Let me illustrate this with a
movie illustration and a Biblical example.
In the movie Chariots of Fire, Harold Abrahams loses a race to
Eric Liddell because he looks over his shoulder to see where Liddell is on the
track. That look cost him the race. If he had just concentrated on his own race
he might very well have won. That is
what I mean by looking over our shoulders at the gifts of others. God may have given you the gift of service
and someone else the gift of exhortation.
You don’t try to act as if you have their gift, but use your gift as
extensively as you can. The more time
you spend wishing you were like someone else, the more time you waste not using
your gift. And when we do this, God is
dishonored and the church is not ministered to as it should be.
Here’s the Biblical
illustration. Paul says in Gal. 1:7-8
that everyone recognized that Peter was given the responsibility of bringing
the gospel to the Jews and Paul to the Gentiles (which Paul calls a grace in
verse 9), and so Paul went to Gentiles and Peter to the Jews. Now that doesn’t mean that Paul stopped
ministering to Jews; the book of Acts shows that he didn’t. But it also shows that he devoted most of his
efforts towards the Gentiles. Why? Because that is how God had gifted him. In the same way, we don’t have to try to be
what others are or do what others do. We
are to do what we can with the gifts which God has given to us.
Second, it means that we try to
use and refine and grow in the gifts God has given. Let’s say that I am gifted in
leadership. Then I am to devote myself
to using and growing in that gift. If I
am gifted in serving others, I am to devote myself to using and growing in that
gift. If I am gifted in teaching, I am
to devote myself to using and growing in that gift. Again, what that means is that I am to be
wise about the resources of my time and abilities – I need to leverage them for
the use of the gift God has given to me.
As a teacher of the Word, my time needs to be primarily devoted to
studying God’s word and teaching it to others.
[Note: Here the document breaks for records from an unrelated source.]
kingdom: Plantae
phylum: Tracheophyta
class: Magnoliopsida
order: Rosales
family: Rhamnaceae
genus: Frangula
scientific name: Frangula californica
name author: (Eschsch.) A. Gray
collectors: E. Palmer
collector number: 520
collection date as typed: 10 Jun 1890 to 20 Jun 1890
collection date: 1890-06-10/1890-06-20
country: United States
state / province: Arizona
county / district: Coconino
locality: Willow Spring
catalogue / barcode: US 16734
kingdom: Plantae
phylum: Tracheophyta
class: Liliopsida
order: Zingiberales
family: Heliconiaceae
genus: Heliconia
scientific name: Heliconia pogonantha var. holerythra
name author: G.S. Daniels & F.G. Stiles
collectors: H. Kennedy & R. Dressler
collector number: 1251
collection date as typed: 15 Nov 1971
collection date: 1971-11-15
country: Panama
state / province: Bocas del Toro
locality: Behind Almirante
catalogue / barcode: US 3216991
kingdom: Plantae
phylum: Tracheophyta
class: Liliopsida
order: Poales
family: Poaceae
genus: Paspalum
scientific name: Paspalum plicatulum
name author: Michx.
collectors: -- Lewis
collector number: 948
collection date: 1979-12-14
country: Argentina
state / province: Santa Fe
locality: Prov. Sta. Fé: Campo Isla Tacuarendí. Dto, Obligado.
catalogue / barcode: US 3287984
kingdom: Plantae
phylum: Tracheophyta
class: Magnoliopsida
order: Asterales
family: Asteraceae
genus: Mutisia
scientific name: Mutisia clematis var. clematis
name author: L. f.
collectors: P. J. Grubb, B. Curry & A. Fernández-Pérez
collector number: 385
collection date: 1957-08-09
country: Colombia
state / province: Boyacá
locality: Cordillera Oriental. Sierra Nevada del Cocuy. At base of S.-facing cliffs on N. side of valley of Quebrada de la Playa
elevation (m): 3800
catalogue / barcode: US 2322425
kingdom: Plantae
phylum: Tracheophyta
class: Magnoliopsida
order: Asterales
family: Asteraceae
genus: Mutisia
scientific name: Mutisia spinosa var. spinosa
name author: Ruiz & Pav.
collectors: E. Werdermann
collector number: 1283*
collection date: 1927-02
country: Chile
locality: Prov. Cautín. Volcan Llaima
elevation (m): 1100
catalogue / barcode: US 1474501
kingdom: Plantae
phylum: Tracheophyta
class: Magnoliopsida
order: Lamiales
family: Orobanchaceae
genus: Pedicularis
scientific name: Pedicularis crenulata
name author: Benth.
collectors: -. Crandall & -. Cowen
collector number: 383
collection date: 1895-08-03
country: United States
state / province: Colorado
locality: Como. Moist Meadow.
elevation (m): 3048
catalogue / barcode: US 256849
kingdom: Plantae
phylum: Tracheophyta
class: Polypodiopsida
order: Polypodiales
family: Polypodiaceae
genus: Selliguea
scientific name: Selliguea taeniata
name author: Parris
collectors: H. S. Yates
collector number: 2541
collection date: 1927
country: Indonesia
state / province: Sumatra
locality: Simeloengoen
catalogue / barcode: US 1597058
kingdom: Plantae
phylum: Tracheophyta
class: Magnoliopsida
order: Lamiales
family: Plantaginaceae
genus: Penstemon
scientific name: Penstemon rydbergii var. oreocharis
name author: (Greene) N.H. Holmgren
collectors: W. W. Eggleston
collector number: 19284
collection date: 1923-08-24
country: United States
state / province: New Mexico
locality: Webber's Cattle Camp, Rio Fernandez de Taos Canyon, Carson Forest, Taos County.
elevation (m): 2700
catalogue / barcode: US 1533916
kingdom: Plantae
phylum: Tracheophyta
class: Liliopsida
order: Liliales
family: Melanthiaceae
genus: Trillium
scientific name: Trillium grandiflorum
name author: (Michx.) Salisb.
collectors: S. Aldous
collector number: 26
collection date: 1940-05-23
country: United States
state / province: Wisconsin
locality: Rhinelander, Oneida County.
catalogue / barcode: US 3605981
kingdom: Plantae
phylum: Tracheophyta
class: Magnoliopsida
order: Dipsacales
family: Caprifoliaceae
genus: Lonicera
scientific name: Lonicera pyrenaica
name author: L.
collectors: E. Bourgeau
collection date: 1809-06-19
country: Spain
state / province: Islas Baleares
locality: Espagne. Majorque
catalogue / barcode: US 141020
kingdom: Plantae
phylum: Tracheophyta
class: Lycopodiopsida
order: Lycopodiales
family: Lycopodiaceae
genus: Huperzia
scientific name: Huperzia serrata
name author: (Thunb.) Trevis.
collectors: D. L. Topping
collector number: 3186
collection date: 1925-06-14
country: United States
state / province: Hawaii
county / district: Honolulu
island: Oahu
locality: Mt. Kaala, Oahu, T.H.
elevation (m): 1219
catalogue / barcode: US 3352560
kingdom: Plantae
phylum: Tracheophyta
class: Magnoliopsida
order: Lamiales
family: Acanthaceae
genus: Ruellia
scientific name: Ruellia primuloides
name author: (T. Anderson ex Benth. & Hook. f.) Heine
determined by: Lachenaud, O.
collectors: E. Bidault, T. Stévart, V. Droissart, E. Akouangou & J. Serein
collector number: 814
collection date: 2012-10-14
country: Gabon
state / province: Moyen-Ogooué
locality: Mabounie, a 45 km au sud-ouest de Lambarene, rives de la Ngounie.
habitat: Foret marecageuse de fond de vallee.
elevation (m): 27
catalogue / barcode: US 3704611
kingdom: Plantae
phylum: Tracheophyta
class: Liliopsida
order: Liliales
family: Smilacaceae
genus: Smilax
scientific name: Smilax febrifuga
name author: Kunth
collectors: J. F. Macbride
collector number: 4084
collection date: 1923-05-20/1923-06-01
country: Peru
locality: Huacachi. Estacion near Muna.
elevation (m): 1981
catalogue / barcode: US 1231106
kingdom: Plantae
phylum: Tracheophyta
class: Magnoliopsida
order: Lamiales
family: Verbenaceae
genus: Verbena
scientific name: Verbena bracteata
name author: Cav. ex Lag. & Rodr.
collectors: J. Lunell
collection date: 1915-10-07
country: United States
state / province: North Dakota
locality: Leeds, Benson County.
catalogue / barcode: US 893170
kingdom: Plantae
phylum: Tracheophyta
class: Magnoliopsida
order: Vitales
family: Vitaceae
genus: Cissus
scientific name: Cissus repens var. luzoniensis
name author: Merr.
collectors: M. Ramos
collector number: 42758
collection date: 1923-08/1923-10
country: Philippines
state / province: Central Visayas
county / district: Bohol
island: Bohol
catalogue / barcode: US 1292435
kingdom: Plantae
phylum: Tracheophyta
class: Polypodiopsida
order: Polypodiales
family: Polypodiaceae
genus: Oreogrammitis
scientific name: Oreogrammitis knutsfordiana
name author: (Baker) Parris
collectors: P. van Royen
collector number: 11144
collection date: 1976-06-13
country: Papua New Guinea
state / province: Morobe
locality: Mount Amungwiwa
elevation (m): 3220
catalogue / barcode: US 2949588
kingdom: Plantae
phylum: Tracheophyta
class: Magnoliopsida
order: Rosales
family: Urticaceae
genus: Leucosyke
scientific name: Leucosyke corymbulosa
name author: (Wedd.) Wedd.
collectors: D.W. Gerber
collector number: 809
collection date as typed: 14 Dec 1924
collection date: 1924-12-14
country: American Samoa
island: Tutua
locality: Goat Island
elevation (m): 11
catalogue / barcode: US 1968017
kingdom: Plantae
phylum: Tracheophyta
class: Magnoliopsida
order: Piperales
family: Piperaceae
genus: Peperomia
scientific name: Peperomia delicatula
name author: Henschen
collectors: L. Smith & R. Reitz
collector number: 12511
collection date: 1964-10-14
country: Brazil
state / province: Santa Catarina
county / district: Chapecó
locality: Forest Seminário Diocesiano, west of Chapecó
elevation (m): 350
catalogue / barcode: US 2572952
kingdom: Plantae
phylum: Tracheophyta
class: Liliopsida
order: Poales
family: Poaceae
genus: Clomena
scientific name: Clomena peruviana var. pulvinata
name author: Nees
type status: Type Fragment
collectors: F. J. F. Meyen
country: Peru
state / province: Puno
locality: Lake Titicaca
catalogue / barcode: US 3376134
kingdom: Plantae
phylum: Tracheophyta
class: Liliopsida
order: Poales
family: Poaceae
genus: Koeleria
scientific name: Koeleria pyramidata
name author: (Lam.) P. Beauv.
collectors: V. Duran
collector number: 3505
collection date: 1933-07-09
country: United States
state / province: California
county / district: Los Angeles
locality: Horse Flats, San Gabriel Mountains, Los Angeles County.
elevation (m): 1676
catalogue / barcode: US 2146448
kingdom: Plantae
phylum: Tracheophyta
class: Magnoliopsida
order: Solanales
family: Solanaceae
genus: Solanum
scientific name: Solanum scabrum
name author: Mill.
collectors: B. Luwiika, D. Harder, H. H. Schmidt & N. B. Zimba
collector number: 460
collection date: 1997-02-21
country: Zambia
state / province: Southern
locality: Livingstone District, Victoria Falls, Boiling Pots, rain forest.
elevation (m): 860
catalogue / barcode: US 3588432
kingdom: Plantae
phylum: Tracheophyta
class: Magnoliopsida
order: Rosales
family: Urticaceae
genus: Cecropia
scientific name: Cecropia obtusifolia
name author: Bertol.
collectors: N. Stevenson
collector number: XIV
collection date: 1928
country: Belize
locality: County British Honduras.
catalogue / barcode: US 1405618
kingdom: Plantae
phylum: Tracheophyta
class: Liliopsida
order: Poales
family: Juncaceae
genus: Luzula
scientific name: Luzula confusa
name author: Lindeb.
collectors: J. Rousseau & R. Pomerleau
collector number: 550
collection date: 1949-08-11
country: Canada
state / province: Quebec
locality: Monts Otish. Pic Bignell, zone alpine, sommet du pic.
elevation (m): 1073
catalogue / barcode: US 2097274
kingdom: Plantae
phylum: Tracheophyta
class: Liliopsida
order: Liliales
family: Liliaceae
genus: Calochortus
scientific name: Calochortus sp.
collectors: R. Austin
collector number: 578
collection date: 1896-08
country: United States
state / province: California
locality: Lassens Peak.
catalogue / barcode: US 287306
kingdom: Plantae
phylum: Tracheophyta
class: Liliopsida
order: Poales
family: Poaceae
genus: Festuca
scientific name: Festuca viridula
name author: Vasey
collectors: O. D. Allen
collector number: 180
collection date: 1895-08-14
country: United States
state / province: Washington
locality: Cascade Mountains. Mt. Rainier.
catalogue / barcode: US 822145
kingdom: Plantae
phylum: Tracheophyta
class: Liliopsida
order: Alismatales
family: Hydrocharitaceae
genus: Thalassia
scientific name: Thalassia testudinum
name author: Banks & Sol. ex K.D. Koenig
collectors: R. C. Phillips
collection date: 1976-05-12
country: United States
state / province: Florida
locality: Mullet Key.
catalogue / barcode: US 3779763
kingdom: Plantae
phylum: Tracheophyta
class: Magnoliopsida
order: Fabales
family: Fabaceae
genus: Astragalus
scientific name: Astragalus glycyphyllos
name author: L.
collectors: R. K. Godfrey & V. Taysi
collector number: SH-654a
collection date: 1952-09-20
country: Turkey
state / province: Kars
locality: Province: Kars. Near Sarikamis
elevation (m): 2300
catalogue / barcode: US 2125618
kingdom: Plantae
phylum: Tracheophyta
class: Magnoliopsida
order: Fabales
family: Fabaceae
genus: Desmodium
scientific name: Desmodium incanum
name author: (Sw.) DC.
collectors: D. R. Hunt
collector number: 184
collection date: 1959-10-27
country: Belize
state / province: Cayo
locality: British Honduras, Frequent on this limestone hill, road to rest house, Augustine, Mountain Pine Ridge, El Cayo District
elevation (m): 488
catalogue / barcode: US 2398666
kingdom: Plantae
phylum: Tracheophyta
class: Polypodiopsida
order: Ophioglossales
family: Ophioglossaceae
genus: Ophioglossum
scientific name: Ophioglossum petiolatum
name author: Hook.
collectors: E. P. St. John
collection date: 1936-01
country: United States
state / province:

It’s what Paul was getting at in his exhortation to Timothy who served
as a pastor in the church (1 Tim. 4:13-16) and to widows who served in the
church (1 Tim. 5:9-10).
Use them properly
This comes across in the gifts
Paul mentions in verses 6 and 8: “if prophesy, [use it] in proportion to our
faith . . . the one who contributes, in generosity; the one who leads, with
zeal; the one who does acts of mercy, with cheerfulness.” In other words, there is a right way and a
wrong way to use our gifts. We are to
use them wisely. To those whom God had
given the gift of prophesy, they were to exercise it in a way that was
consonant with the faith God had given them: they were not to prophesy any
further than they had permission to do so.
If God has given you a heart for giving (and it doesn’t have to be only
the giving of money), then the proper way to use that gift is by giving
generously. If God has given you the
gift of leadership, and you are at the top of the food chain so to speak, then
you may be tempted to squander away your time through lack of
accountability. Don’t do that, the
apostle says, don’t be slack but be zealous in the exercise of your gift. If God has given you the gift of mercy, don’t
show mercy as if it were a burden and give people the impression that they’re a
pain in the neck. No! show mercy with
In other words, we are to use our
gifts in a way that brings the most glory to God and good to his people. Gifts are not given to us for our own
advancement. They are not pedestals for
personal achievement. Rather, they are
instruments God has given us to bless others.
We are to use in a way that accomplishes such a purpose and end. If we do, we will use them properly and
rightly and in so doing we will please God, bless others, and find joy in the
service of the Lord.
Let me end on that note. How do you know you have a spiritual
gift? If the exercise of it blesses and
builds up others and I find special joy in the performance of it, then I would
say that is good evidence that you have that particular gift. If you find this to be the case, then don’t
sit on it! Don’t bury your talent, but
go use it for the glory of God and the good of his church.